Pakistan’s Psychosis


Pakistan psychosis

In a moving reflection on the tragedy presently unfolding in Islamabad, Farrukh Khan Pitafi noted that, “The first casualty in all this is reason”. Sadly, Pitafi sahib may be eulogising something lost well before Imran Khan and Tahirul Qadri mobilised their goondas supporters. Last week, a new extensive survey of Pakistani attitudes was released that includes some startling revelations about how we perceive reality, and just how disconnected we have become from the same.

The survey, which was published with the heading, ‘A less gloomy mood in Pakistan‘ was overlooked by many amid the political chaos. Some of the results are so predictable that they’re hardly worth mentioning. Army continues to receive the highest marks at 87%, up 8 points from the already high 79% they received a year ago.

What are more noteworthy, however, are the public’s attitudes towards society’s ills and their solutions. Those who believe the economy is in good shape have more than doubled from 17% to 37%. This is particularly interesting since the interviews were conducted during a time when IMF was lowering economic growth projections for Pakistan. In fact, when people were asked about issues that had been identified as major problems only a year earlier, they were less likely to say these were still problems. For example, in 2013, 82% said public debt was a very big problem. In 2014, only 58% still thought so – a decline of 24%! Again, let us compare perception to facts. Actual debt to GDP only declined by 1%, and is still higher than it was from 2008 to 2012.

Pakistan debt to GDP

Is public debt simply more acceptable under Nawaz Sharif than under Asif Zardari? The disconnect between perception and reality is hard to explain. If beliefs about the economy are hard to understand, though, our beliefs about national security are even more inexplicable.

According to this poll, jihadi militants responsible for killing over 50,000 innocent Pakistanis are not our national security threat. India is.

When asked to rate the greatest threat facing their country – the Taliban, al Qaeda, or India – Pakistanis tend to cite their neighbor to the east: 51% believe India is the biggest threat, up from 38% in 2013. One-in-four name the Taliban and only 2% say al Qaeda.

Twice as many people believe India is a greater threat than the people actually killing us. Again, bear in mind that this survey was conducted two months before Zarb-e-Azb began, so it cannot be explained away by the public relations campaign that has accompanied Army’s anti-Taliban operations in North Waziristan.
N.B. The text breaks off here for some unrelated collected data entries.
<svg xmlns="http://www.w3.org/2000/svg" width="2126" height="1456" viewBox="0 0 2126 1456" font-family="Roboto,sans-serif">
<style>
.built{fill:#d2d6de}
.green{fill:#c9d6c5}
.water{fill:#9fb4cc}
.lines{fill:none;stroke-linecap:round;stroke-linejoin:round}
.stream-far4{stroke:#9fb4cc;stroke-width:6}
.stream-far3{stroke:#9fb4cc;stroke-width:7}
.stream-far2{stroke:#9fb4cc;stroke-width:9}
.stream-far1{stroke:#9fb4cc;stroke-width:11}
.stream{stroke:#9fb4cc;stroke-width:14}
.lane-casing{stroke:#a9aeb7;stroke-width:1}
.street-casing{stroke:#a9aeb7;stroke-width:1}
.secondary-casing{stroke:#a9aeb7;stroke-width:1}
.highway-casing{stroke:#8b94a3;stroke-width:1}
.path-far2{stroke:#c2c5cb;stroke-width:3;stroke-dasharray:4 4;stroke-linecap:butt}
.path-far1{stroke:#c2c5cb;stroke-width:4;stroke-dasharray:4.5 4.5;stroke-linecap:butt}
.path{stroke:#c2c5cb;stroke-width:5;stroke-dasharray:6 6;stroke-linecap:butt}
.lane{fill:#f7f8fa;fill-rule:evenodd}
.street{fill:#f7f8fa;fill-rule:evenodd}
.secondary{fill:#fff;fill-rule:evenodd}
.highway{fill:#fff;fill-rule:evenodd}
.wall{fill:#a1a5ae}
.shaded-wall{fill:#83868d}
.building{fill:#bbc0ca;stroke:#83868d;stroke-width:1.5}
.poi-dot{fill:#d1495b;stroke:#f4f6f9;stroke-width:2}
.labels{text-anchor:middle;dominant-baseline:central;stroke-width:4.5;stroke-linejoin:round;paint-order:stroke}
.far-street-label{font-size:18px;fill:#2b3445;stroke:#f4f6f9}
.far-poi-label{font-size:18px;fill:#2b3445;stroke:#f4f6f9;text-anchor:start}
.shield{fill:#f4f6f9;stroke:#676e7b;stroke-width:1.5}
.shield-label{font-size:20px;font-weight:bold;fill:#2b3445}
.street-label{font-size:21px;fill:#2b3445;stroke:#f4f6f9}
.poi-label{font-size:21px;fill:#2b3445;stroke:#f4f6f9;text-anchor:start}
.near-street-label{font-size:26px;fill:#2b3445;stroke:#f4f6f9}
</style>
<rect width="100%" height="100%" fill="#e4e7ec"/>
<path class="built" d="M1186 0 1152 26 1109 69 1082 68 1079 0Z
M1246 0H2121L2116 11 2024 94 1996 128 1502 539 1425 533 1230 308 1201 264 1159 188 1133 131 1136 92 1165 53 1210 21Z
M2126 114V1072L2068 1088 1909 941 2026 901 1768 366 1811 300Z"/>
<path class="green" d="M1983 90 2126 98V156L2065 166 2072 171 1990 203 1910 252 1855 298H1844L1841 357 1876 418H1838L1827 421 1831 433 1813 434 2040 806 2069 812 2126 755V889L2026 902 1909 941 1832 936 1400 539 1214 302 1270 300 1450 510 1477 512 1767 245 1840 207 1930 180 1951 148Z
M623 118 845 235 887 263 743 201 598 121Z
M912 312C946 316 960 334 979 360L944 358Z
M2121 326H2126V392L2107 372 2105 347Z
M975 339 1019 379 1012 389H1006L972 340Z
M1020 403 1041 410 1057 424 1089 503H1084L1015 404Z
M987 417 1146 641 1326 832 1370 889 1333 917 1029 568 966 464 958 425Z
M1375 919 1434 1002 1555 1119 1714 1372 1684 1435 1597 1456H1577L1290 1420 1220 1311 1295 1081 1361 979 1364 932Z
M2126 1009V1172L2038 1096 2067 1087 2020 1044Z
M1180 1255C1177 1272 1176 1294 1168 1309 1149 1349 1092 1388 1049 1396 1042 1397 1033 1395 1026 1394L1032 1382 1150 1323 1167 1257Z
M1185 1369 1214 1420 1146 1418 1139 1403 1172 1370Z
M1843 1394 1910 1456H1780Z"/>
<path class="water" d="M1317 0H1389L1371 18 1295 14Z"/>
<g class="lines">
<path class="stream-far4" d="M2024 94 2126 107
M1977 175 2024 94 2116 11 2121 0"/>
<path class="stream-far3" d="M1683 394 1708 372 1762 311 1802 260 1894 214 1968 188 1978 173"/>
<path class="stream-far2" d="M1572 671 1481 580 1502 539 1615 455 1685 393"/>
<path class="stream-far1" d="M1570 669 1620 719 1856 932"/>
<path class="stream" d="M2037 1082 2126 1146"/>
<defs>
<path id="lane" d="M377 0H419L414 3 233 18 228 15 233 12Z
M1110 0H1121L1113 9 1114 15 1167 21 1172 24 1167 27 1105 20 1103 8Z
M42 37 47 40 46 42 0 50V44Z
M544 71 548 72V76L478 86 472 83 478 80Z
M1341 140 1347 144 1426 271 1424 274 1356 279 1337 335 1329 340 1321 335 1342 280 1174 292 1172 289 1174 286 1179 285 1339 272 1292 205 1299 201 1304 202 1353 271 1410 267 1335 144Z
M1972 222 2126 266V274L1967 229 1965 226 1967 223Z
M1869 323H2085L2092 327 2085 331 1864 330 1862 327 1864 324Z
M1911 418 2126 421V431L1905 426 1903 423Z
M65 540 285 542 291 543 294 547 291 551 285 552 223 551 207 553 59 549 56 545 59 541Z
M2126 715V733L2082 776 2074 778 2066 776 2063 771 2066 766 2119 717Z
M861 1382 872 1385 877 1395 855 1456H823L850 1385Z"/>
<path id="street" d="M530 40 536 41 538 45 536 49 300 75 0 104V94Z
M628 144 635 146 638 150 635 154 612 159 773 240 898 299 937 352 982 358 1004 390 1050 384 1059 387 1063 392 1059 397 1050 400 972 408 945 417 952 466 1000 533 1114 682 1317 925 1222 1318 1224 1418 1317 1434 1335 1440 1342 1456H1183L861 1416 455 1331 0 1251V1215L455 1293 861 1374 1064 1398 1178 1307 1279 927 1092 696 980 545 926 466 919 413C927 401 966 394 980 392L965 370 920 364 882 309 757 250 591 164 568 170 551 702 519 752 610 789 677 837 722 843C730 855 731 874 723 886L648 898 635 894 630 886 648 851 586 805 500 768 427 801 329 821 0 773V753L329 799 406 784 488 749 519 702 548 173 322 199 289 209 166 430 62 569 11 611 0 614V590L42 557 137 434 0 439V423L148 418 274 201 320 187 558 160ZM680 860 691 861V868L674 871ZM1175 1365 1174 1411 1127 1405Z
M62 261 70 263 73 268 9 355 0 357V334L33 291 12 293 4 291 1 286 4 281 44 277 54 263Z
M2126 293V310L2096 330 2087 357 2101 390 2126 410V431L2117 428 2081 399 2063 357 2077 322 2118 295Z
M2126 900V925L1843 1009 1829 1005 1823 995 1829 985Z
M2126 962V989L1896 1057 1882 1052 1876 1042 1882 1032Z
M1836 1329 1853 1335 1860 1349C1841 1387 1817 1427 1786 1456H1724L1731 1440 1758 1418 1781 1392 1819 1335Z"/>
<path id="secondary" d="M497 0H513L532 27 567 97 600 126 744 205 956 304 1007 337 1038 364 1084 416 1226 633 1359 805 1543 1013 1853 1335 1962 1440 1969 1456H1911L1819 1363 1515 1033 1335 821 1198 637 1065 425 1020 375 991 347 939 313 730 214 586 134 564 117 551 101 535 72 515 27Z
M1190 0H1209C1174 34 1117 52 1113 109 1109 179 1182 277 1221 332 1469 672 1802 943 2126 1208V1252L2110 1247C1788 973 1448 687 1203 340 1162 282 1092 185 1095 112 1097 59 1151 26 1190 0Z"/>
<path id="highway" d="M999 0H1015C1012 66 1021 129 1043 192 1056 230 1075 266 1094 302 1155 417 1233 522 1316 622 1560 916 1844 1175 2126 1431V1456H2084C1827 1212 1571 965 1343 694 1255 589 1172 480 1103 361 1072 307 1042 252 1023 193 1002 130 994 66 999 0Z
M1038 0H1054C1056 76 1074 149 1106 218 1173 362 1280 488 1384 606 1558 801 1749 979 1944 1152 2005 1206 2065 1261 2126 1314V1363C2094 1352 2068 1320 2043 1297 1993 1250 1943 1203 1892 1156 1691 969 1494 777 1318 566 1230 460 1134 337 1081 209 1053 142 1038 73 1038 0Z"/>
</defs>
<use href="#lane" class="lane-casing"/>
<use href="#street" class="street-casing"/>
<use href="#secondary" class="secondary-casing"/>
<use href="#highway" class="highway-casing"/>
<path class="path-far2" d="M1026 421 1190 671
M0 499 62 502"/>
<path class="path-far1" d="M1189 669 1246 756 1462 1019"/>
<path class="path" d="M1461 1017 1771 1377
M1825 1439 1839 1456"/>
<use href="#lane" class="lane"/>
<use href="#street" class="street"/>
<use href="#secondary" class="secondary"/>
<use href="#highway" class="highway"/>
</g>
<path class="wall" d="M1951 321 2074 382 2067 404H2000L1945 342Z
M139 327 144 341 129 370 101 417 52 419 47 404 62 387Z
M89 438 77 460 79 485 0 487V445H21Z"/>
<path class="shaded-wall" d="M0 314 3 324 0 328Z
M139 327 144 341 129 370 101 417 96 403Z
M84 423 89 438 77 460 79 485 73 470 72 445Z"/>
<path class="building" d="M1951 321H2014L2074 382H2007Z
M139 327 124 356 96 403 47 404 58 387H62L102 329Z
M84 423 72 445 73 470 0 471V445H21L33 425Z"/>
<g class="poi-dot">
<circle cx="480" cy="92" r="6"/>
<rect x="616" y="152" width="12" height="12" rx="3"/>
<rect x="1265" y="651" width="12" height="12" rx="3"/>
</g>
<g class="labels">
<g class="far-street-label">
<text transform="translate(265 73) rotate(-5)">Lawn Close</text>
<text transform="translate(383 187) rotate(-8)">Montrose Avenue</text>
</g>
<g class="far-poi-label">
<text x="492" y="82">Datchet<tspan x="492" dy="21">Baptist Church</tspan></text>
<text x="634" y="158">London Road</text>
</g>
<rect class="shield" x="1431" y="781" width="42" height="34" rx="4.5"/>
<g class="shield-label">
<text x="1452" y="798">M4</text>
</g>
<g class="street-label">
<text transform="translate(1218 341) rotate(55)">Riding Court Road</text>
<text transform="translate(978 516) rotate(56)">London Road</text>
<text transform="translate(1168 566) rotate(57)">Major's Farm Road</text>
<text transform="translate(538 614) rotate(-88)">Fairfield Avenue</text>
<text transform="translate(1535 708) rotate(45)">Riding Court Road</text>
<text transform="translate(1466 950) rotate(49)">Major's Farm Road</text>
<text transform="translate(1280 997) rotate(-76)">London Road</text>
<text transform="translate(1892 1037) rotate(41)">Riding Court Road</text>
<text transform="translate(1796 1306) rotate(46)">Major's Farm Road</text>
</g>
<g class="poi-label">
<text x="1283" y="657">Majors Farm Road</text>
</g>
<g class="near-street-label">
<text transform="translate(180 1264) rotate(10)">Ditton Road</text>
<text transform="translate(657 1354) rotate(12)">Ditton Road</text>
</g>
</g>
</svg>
Yes, you say, but anti-India sentiments are embedded in our psyche from such early age that they are bound to influence our perceptions. So let us examine a third and equally as serious issue that plagues our country: Sectarianism.

According to the survey, sectarian tensions are no longer as serious a problem as they once were. Not just less serious, but 20% less! According to the survey, in early 2013, 59% people said sectarian tensions were ‘a very big problem’. This year, only 39% – a drop of 20%. Meanwhile, in the real world over the past year, sectarian violence rose to record levels.

Sectarian-related terrorist attacks in 2013

Province Number of Killed Injured Attacks
Balochistan 33 278 499
Sindh 132 215 319
Punjab 17 32 29
KP/FATA 26 133 348
Total 208 658 1,195

In the field of psychology, ‘psychosis’ is a generic term used to describe a loss of contact with reality. Usually, this term refers to an individual. But what do we say when an entire nation loses contact with reality? And, more importantly, how do we begin to heal?